EXERCISE BRIEF
Retype every one of the entries below character for character, leaving out the pictures.

EXERCISE MATERIAL
########################################
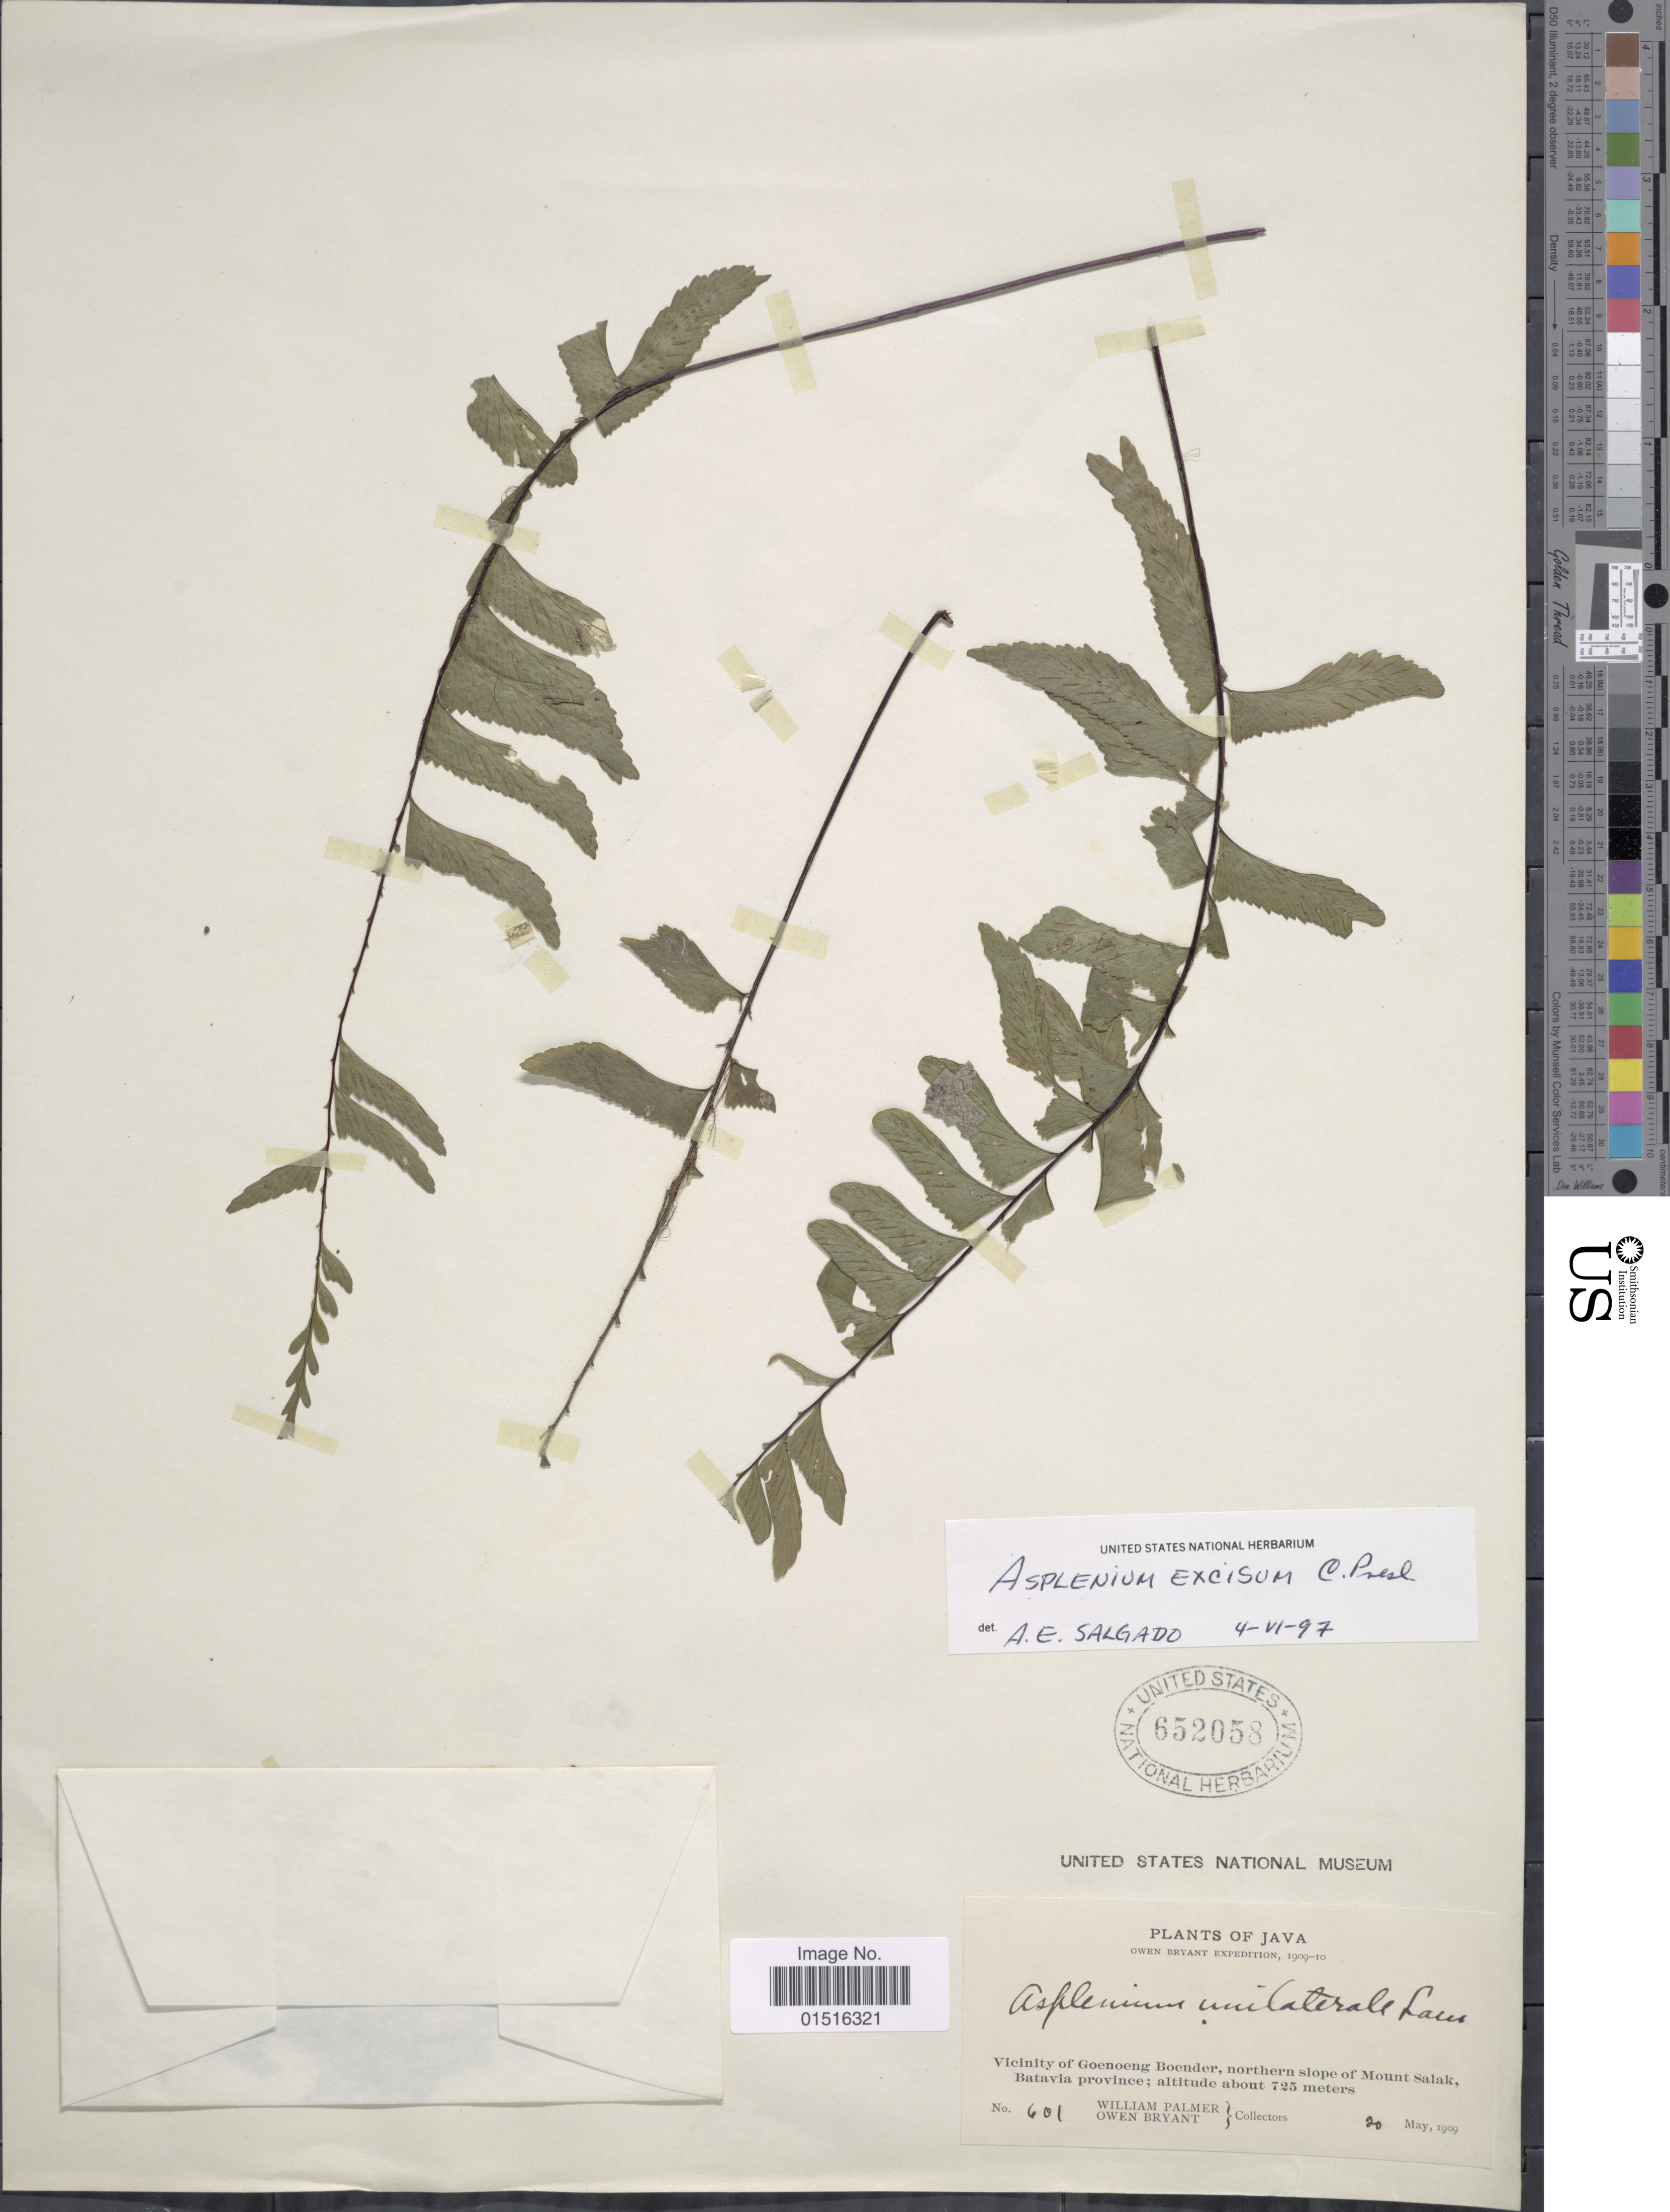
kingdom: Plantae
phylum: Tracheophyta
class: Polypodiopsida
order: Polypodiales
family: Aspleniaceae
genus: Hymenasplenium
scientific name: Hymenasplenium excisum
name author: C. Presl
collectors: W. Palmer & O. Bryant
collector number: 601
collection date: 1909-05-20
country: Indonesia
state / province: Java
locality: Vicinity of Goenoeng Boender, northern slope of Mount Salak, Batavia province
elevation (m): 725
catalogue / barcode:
########################################
ANSWER TO THIS EXERCISE
kingdom: Plantae
phylum: Tracheophyta
class: Polypodiopsida
order: Polypodiales
family: Aspleniaceae
genus: Hymenasplenium
scientific name: Hymenasplenium excisum
name author: C. Presl
collectors: W. Palmer & O. Bryant
collector number: 601
collection date: 1909-05-20
country: Indonesia
state / province: Java
locality: Vicinity of Goenoeng Boender, northern slope of Mount Salak, Batavia province
elevation (m): 725
catalogue / barcode:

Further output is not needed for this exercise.